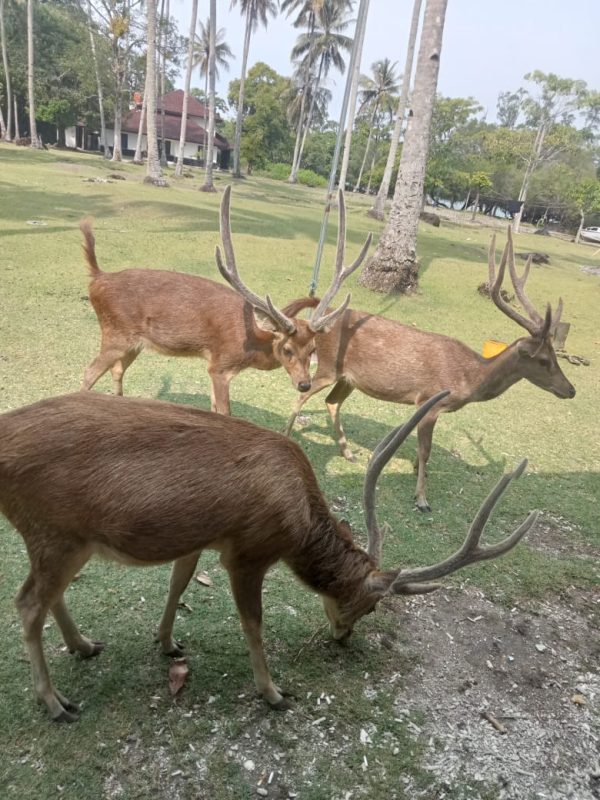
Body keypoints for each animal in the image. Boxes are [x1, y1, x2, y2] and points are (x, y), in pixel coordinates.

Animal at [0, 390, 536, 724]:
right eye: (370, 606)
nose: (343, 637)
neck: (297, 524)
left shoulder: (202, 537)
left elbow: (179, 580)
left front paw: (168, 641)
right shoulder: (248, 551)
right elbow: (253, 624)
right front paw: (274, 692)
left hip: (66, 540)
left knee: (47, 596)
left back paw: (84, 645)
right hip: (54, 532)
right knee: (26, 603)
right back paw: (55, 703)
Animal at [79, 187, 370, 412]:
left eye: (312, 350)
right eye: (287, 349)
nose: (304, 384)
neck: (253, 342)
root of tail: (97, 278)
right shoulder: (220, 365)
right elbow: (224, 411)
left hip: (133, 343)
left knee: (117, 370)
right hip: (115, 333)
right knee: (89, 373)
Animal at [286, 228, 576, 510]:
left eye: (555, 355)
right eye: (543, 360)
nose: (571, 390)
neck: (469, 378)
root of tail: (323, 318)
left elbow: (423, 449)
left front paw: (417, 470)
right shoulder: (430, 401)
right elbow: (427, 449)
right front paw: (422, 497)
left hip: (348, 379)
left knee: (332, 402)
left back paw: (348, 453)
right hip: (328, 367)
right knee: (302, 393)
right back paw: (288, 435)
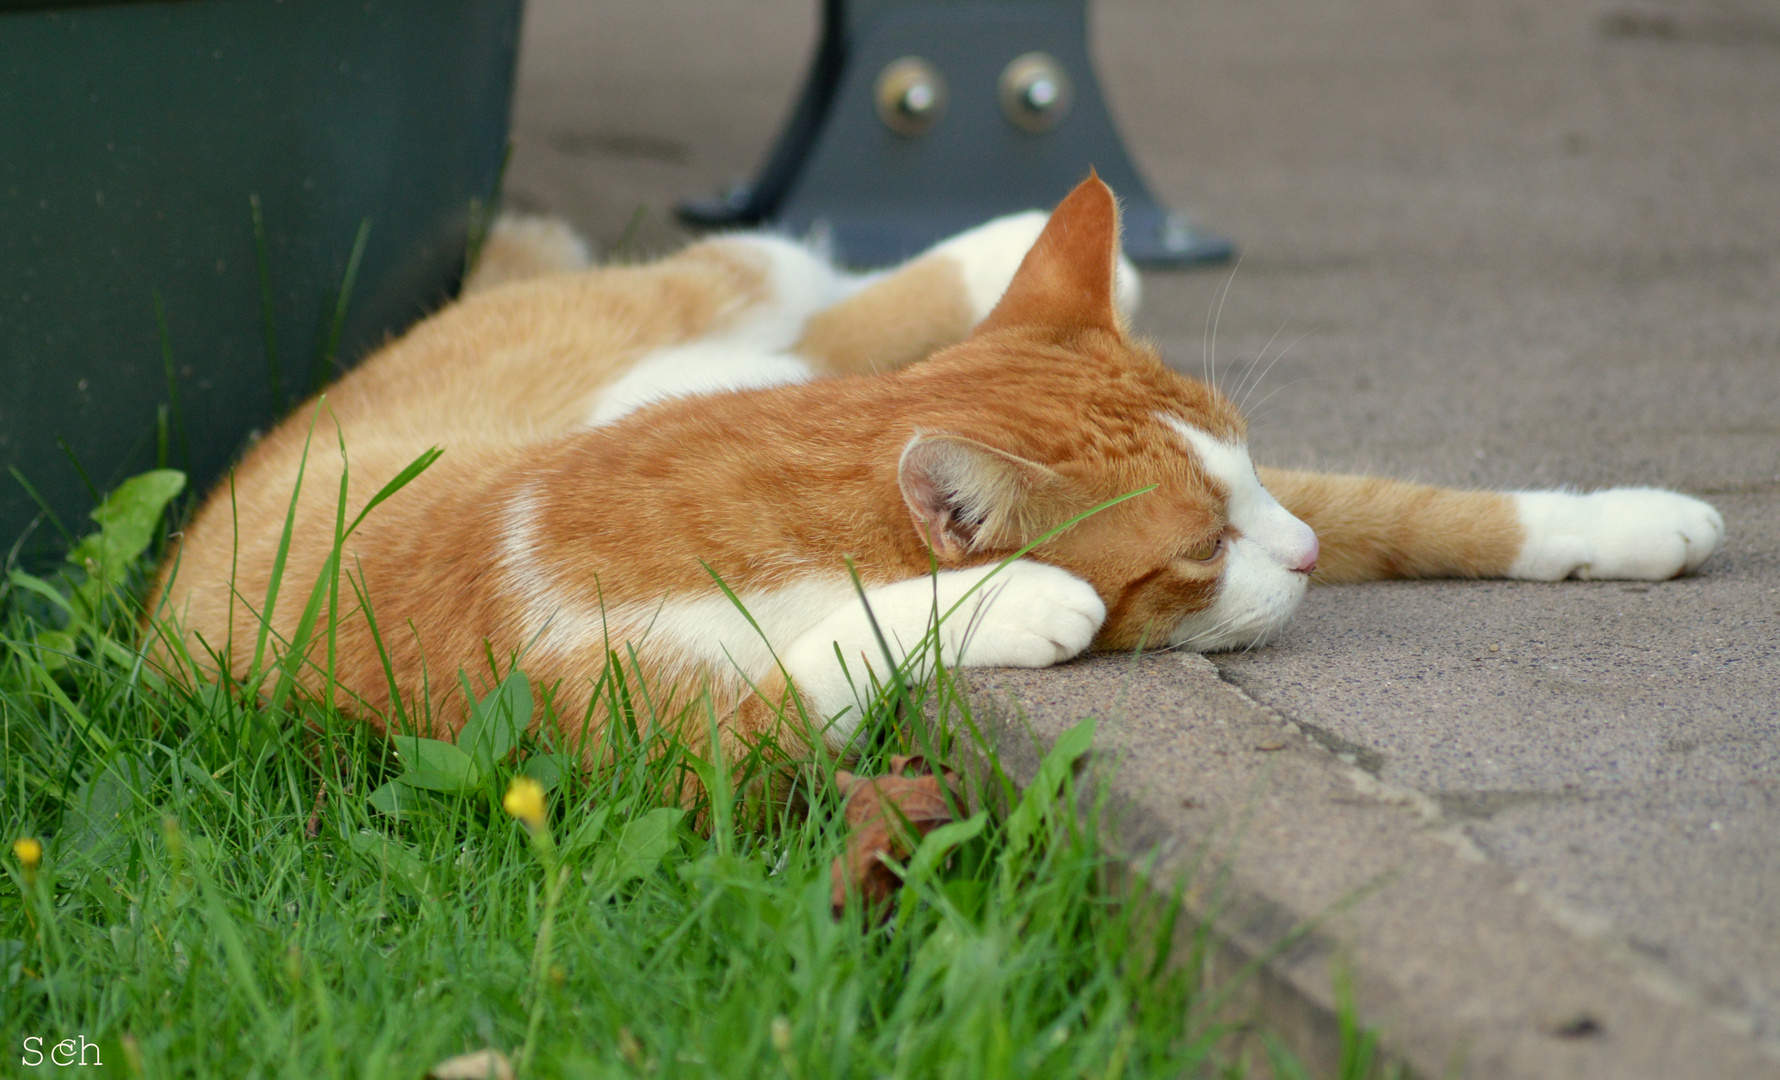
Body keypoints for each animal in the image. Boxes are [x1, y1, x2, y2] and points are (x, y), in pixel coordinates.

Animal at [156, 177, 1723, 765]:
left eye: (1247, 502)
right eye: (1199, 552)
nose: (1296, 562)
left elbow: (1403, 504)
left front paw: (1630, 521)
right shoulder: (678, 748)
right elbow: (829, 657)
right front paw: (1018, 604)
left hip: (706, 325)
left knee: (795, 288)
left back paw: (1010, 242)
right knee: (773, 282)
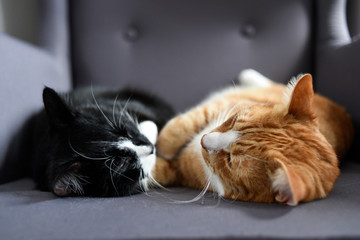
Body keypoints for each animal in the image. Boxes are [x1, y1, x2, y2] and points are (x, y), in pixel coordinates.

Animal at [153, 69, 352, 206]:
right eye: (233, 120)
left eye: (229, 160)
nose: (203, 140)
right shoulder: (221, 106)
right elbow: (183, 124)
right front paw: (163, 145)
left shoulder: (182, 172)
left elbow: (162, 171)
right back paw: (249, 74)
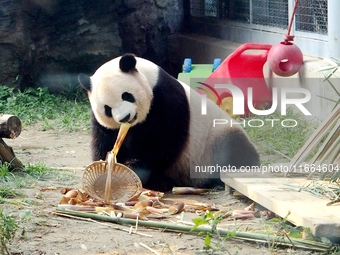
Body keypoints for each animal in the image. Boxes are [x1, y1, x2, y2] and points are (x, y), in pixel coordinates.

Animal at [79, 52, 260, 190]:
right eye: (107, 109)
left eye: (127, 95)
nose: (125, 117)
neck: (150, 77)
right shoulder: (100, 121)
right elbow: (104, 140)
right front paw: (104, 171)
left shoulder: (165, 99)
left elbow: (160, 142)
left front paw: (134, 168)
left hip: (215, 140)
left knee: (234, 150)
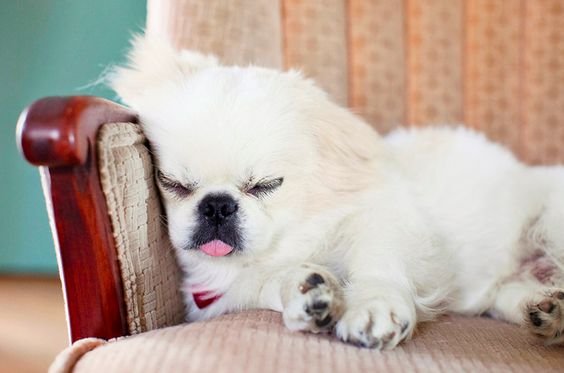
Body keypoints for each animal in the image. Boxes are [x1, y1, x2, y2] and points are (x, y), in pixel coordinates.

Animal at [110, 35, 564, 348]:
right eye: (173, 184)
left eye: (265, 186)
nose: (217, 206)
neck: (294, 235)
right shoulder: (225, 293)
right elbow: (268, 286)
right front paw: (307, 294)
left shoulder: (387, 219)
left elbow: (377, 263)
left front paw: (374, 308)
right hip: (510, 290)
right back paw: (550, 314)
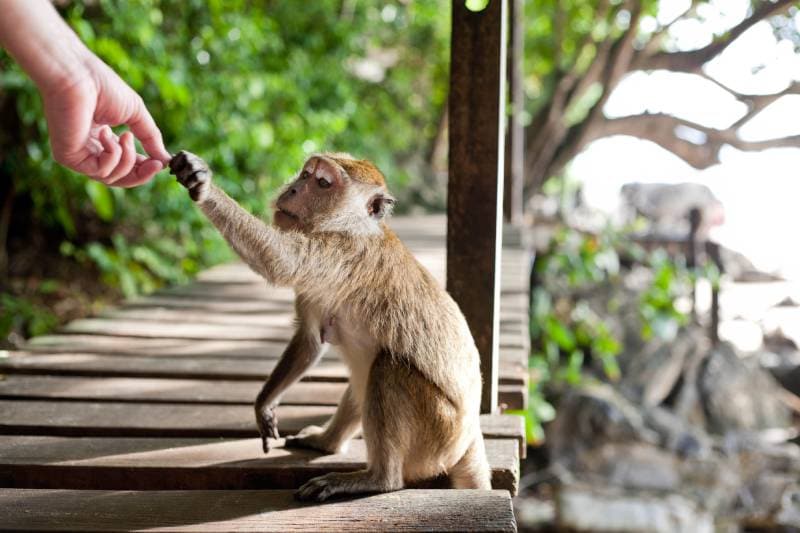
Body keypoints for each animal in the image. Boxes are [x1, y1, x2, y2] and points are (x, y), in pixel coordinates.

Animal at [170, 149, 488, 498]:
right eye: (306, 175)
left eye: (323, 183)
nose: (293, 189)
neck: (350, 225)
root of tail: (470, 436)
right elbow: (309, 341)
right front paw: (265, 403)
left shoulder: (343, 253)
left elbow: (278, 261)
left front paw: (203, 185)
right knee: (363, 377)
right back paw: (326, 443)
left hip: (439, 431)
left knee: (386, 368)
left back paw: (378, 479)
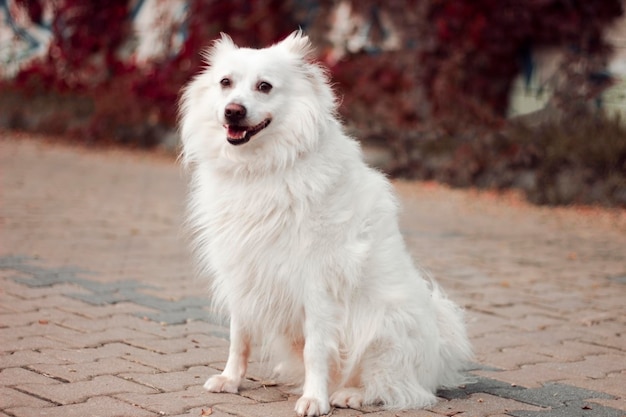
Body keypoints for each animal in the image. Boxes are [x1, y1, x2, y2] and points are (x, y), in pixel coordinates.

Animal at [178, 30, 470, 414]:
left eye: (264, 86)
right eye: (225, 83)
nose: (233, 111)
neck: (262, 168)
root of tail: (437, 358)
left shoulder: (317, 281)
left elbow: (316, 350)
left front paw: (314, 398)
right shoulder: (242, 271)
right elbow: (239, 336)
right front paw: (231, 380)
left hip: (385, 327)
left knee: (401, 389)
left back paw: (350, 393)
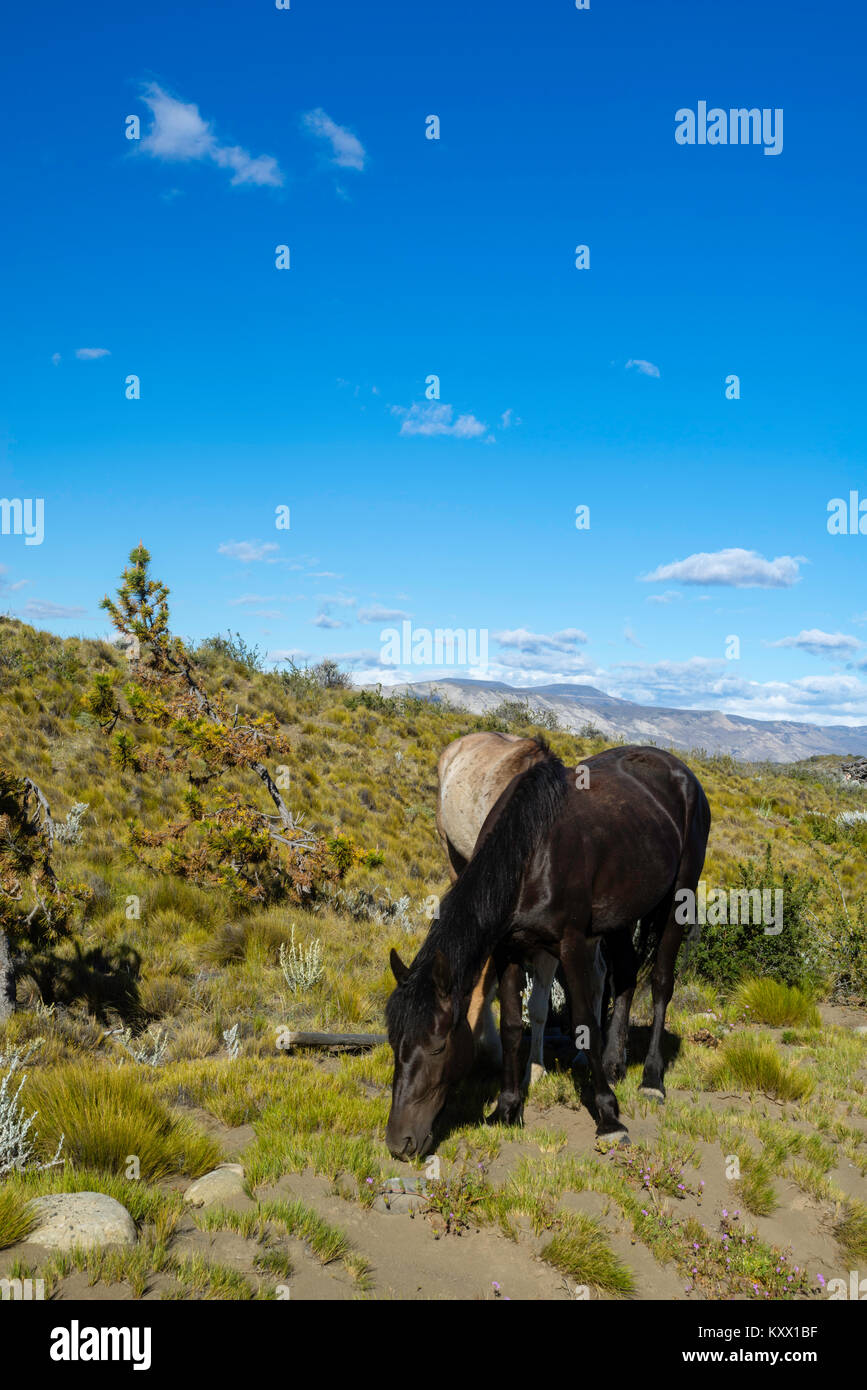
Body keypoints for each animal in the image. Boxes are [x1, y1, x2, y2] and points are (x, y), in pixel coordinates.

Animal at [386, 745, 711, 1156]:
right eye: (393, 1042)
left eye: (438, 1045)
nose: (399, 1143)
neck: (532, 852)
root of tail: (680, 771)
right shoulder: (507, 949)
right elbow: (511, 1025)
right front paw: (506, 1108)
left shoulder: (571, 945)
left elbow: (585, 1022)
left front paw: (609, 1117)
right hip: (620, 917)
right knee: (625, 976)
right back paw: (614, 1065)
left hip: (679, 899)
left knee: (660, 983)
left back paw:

#####

What you should do:
Take every entry and repeat it verbatim, minus the pictures.

Exercise output:
Body keypoints for each animal in the image. Boxes are [x1, y1, x2, y2] and points are (x, y), in pixel coordinates.

Animal at [0, 390, 536, 724]:
right eye: (370, 606)
nose: (343, 637)
neck: (297, 524)
left shoulder: (202, 537)
left elbow: (179, 580)
left front paw: (168, 641)
right shoulder: (248, 551)
right elbow: (253, 624)
right front paw: (274, 692)
left hip: (66, 540)
left knee: (47, 596)
left back paw: (84, 645)
right hip: (54, 532)
right knee: (26, 603)
right back paw: (55, 703)
Animal at [79, 187, 370, 412]:
left eye: (312, 350)
right eye: (287, 349)
nose: (304, 384)
neck: (253, 342)
root of tail: (97, 278)
right shoulder: (220, 365)
right elbow: (224, 411)
left hip: (133, 343)
left knee: (117, 370)
right hip: (115, 333)
right knee: (89, 373)
Animal at [286, 228, 576, 510]:
left eye: (555, 355)
right eye: (543, 360)
nose: (571, 390)
neck: (469, 378)
root of tail: (323, 318)
left elbow: (423, 449)
left front paw: (417, 470)
right shoulder: (430, 401)
right elbow: (427, 449)
right front paw: (422, 497)
left hip: (348, 379)
left knee: (332, 402)
left back paw: (348, 453)
right hip: (328, 367)
right knee: (302, 393)
right back paw: (288, 435)
Body keypoints for each animal in the image. Boxes are [x1, y1, x2, y2] and points are (x, y), in pixel coordinates.

Animal at [156, 177, 1723, 765]:
left eye: (1247, 502)
right eye: (1199, 552)
nose: (1296, 562)
left elbow: (1403, 504)
left front paw: (1630, 521)
right shoulder: (678, 748)
right elbow: (829, 657)
right front paw: (1018, 604)
left hip: (706, 325)
left knee: (795, 288)
left back paw: (1010, 242)
right knee: (773, 282)
Body keypoints for each animal in the image. Boxes are [x1, y1, x2, y2] and points are (x, y), in pixel coordinates.

Animal at [153, 69, 352, 206]:
right eye: (233, 120)
left eye: (229, 160)
nose: (203, 140)
right shoulder: (221, 106)
right elbow: (183, 124)
right front paw: (163, 145)
left shoulder: (182, 172)
left elbow: (162, 171)
right back paw: (249, 74)
Body keypoints for each animal in the image. Boxes are [x1, y1, x2, y2] and points are (x, y), in pixel coordinates.

Animal at [79, 52, 260, 190]:
right eye: (107, 109)
left eye: (127, 95)
nose: (125, 117)
neck: (150, 77)
right shoulder: (100, 121)
right elbow: (104, 140)
right front paw: (104, 171)
left shoulder: (165, 99)
left elbow: (160, 142)
left front paw: (134, 168)
left hip: (215, 140)
left knee: (234, 150)
Body keypoints for each animal in the image. Boxes are [x1, y1, x2, y2] and points are (x, y), in pixel coordinates.

Animal at [110, 35, 564, 348]:
right eye: (173, 184)
left eye: (265, 186)
nose: (217, 206)
neck: (294, 235)
right shoulder: (225, 293)
right elbow: (268, 286)
right front paw: (307, 294)
left shoulder: (387, 219)
left elbow: (377, 263)
left front paw: (374, 308)
right hip: (510, 290)
right back paw: (550, 314)
Body keypoints for each animal in the image. Boxes are [x1, y1, x2, y2] and points are (x, y), in pixel coordinates.

Animal at [170, 149, 488, 498]:
right eye: (306, 175)
left eye: (323, 183)
nose: (293, 189)
neck: (350, 225)
root of tail: (470, 436)
right elbow: (309, 341)
right front paw: (265, 403)
left shoulder: (343, 253)
left elbow: (278, 261)
left front paw: (203, 185)
right knee: (363, 377)
right back paw: (326, 443)
left hip: (439, 431)
left knee: (386, 368)
left back paw: (378, 479)
Body keypoints for each animal in the image. Boxes are [x1, y1, x2, y2] and points are (x, y), in pixel coordinates.

Animal at [178, 30, 470, 414]:
left eye: (264, 86)
right eye: (225, 83)
nose: (233, 111)
neck: (262, 168)
root of tail: (437, 358)
left shoulder: (317, 281)
left elbow: (316, 350)
left front paw: (314, 398)
right shoulder: (242, 271)
right elbow: (239, 336)
right front paw: (231, 380)
left hip: (385, 327)
left knee: (401, 389)
left back paw: (350, 393)
Body keypoints for each animal in the image. Boxes are [x1, y1, x2, y2] and points are (x, y), in pixel coordinates.

Animal at [386, 745, 711, 1156]:
right eye: (393, 1042)
left eye: (438, 1045)
nose: (399, 1143)
neck: (532, 852)
root of tail: (680, 771)
right shoulder: (507, 949)
right elbow: (511, 1025)
right front paw: (506, 1108)
left shoulder: (571, 945)
left elbow: (585, 1022)
left front paw: (609, 1117)
right hip: (620, 917)
right knee: (625, 976)
right back paw: (614, 1065)
left hip: (679, 899)
left knee: (660, 983)
left back paw:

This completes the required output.